I have a toy example where the goal is to process a 3x3 matrix of integers on the GPU and do an element wise doubling of the numbers. I have no problem doing this allowing CUDAnative to linearize the array to a vector, but attempting to process the array as a 3x3 on the GPU is puzzling. Here is my toy example which produces the right answer but for the wrong reason.

using CUDAdrv, CUDAnative

function kernel_mmul(a, c)
    i = (blockIdx().x-1) * blockDim().x + threadIdx().x
    j = (blockIdx().y-1) * blockDim().y + threadIdx().y
    c[i,j] = a[i,j].*2
    @cuprintf(" %d %d %d %d\n",i,j,c[i,j],threadIdx().y)
    return nothing

dev = CuDevice(0)
ctx = CuContext(dev)
a = Int32[1 2 3; 2 3 1; 3 1 2]
d_a = CuArray(a)
d_c = similar(d_a) 
@cuda ((1,1),(3,3)) kernel_mmul(d_a, d_c)
c = Array(d_c)

For some reason the index j in the kernel is always zero. So I guess multiple blocks of i are processed to get the answer. The count of iterations is correct each time and the result is correct as long as the process does not end in error due to poor choice of grid and block combinations. Of note is that blockDim seems to be zero which is counter intuitive.

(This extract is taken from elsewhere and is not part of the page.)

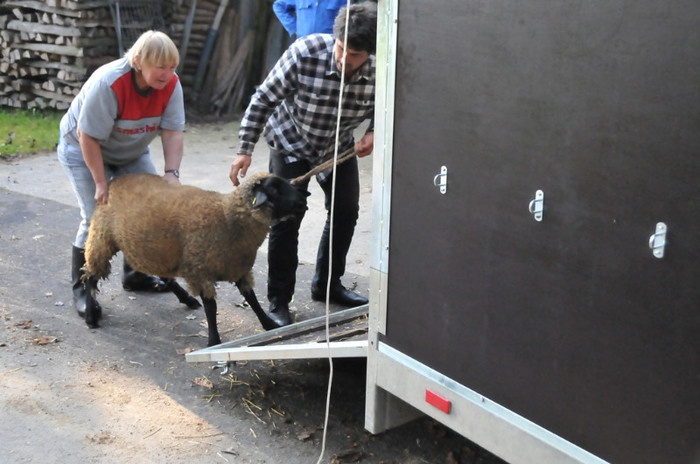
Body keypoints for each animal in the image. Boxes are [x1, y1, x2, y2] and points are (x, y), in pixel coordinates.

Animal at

Your index calculation is correct, but by doing -1 it gets promoted to Int64, which means your format specifier is wrong. Either use %ld, or do -Int32(1).

Relevant issue:


Wow! You are right. The format string " %d %ld %d %d\n" works. So it might be informative that the variable “i” seems to be ambivalent about Int32 or Int64, but the variable “j” is very sensitive to that setting, even using the exact same value/type for the -1 component.


Huh, curious. You should be using %ld for both though. Or even better, keep i and j 32-bits (although it doesn’t matter much in this case).